There are 4 areas of focus in our current research. 1. Holistic prediction across multiple health outcomes. This is particularly important for people with multimorbidity. 2. Causal prediction, moving away from predicting risks to predicting benefits of treatments. 3. Prediction systems that are capable of adapting to changes over time. 4. Developing and validating prediction models using electronic health records, which contains many missing data and are typically populated using a highly selective, informative sampling process.
What are some projects or breakthroughs you wish to highlight?
Some recent papers from our group:
Tsvetanova A, Sperrin M, Peek N, et al. Missing data was handled inconsistently in UK prediction models: a review of methods used. J Clin Epidemiol. 2021 Sep;140:149-58.
Collins SD, Peek N, Riley RD, Martin GP. Sample sizes of prediction model studies in prostate cancer were rarely justified and often insufficient. J Clin Epidemiol. 2021 May;133:53-60.
Lin L, Sperrin M, Jenkins DA, et al. A scoping review of causal methods enabling predictions under hypothetical interventions. Diagn Progn Res. 2021 Feb;5(1):3.
Jenkins DA, Martin GP, Sperrin M, et al. Continual updating and monitoring of clinical prediction models: time for dynamic prediction systems? Diagn Progn Res. 2021 Jan;5(1):1.
Sisk R, Lin L, Sperrin M, et al. Informative presence and observation in routine health data: A review of methodology for clinical risk prediction. J Am Med Inform Assoc. 2021;28(1):155-66.

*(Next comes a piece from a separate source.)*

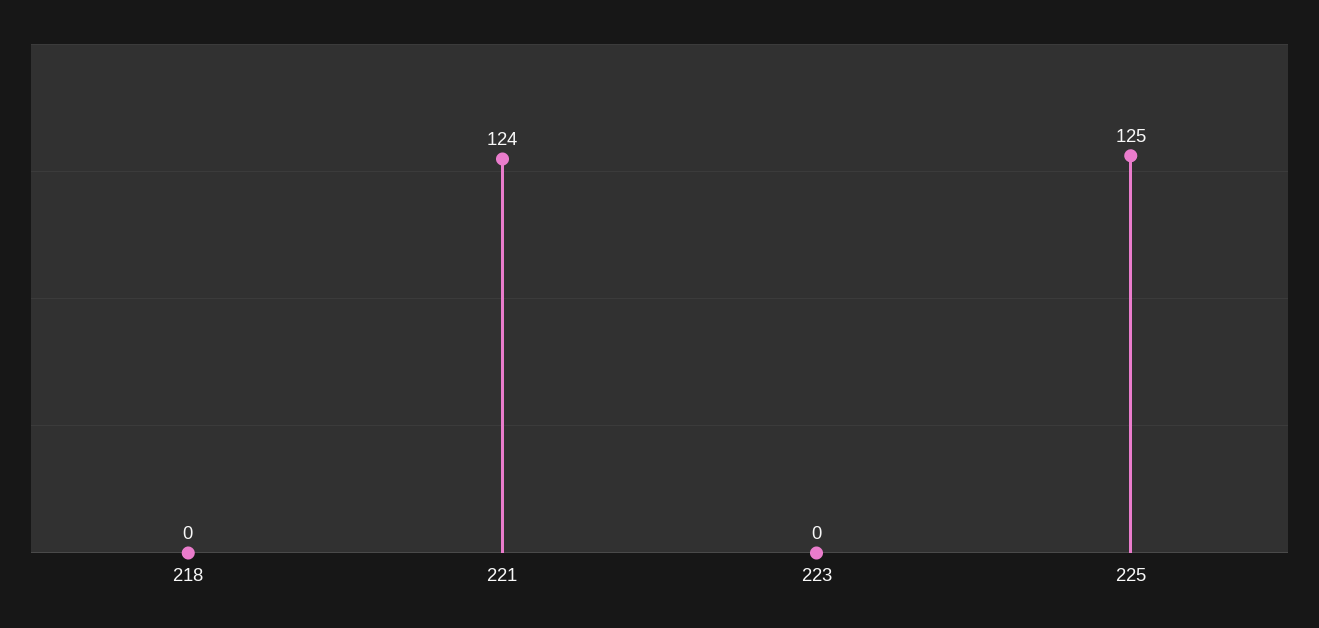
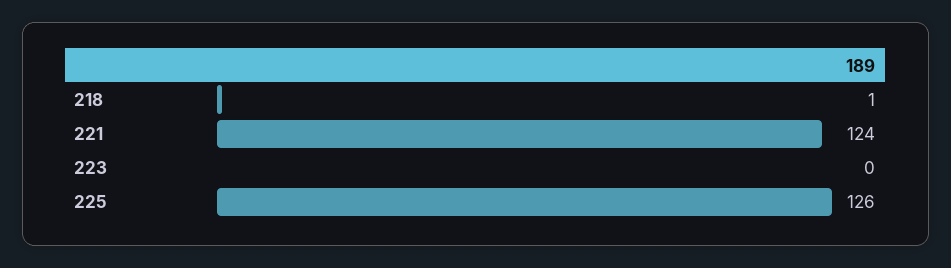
218: 0 -> 1
225: 125 -> 126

Sperrin M, Martin GP, Sisk R, et al. Missing data should be handled differently for prediction than for description or causal explanation. J Clin Epidemiol. 2020 Sep;125:183-7.
Sperrin M, Grant SW, Peek N. Prediction models for diagnosis and prognosis in Covid-19. BMJ. 2020 Apr;369:m1464.

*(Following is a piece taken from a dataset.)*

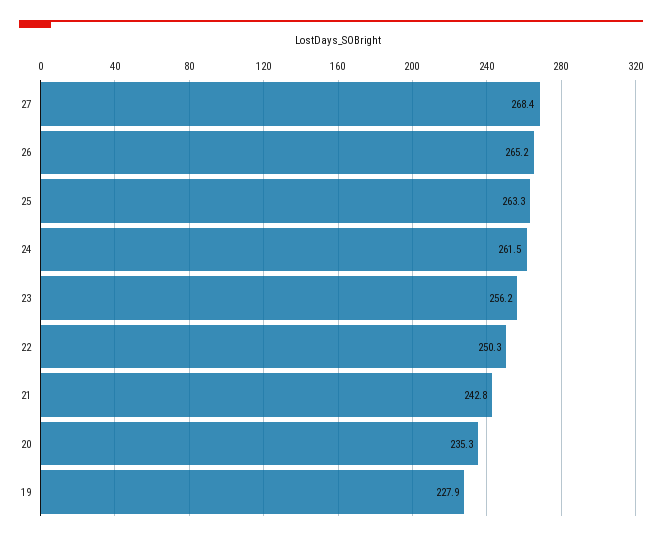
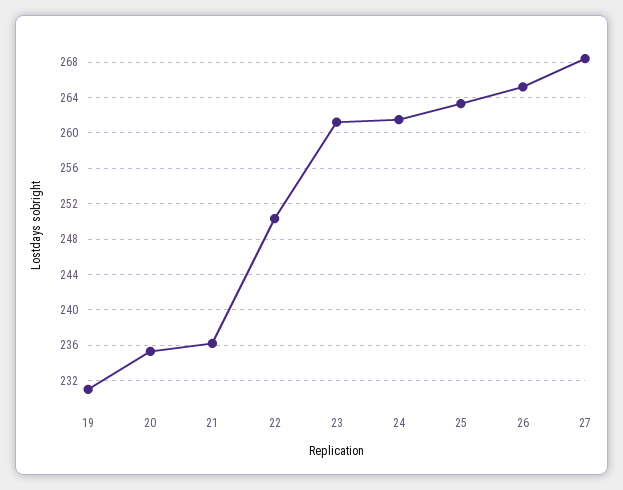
23: 256.2 -> 261
21: 242.8 -> 236
19: 227.9 -> 231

Sperrin M, Jenkins D, Martin GP, et al. Explicit causal reasoning is needed to prevent prognostic models being victims of their own success. J Am Med Inform Assoc. 2019 Dec;26(12):1675-6.

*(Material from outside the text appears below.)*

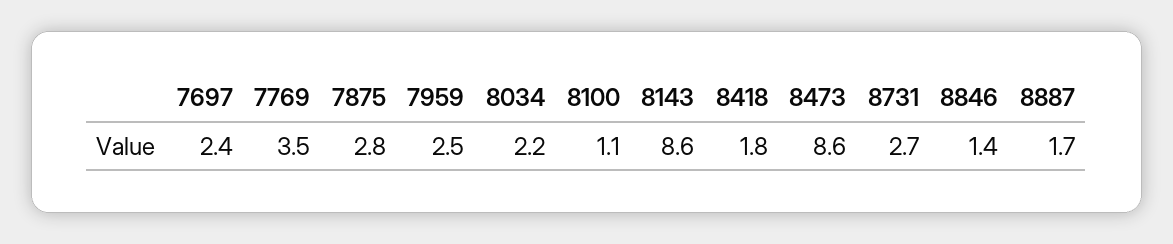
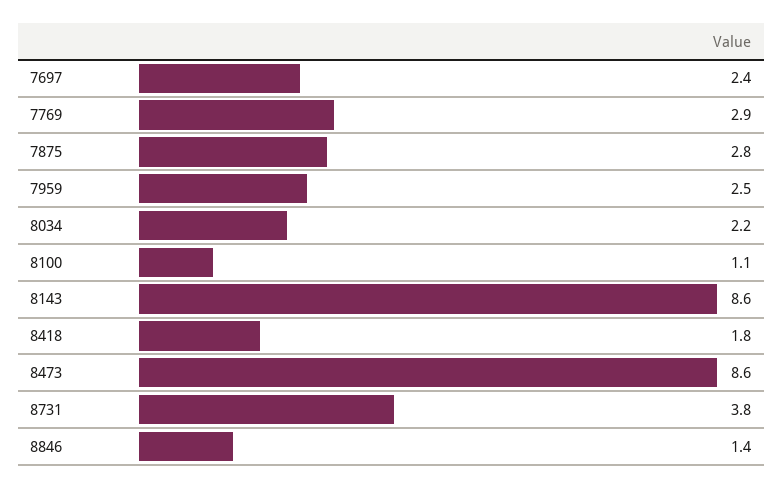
7769: 3.5 -> 2.9
8731: 2.7 -> 3.8
8887: 1.7 -> none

Sperrin M, Martin GP, Pate A, et al. Using marginal structural models to adjust for treatment drop-in when developing clinical prediction models. Stat Med. 2018 Dec;37(28):4142-54.
What memberships and awards do you hold/have you held in the past?
I am a member of the European Lab for Learning and Intelligent Systems (ELLIS), a fellow of the Alan Turing Institute, and a fellow of the American College of Medical Informatics (ACMI), and a fellow of the International Academy of Health Sciences Informatics (IAHSI).
What is the biggest challenge in Data Science and AI right now?
The opportunities of Data Science and AI are well recognised and huge financial investments have been made in the last decade. It is now important that these investments pay off. Data Science and AI need to provide tangible benefits to individuals and society, otherwise there is a risk that people become disappointed and that we would enter another “AI winter”. Certainly in my field (health and care) these tangible benefits have not yet materialised and it is proving harder than many people expected.
What real world challenges do you see Data Science and AI meeting in the next 25 years?
Causal inference is essential for personalised health: we need to be able to predict the causal effects of treatments in individuals in order to assess whether they would benefit from these treatments. People are capable of making accurate causal inferences about the world using a relatively small number of examples. We are still far away from being able to do that with computers, but we are definitely making progress. There has been a revolution in causal inference methods in the last 25 years, led by thought leaders such as Judea Pearl. Therefore I expect to see a lot of progress on this front in the next 25 years, enabling better decision making and better health outcomes for many people.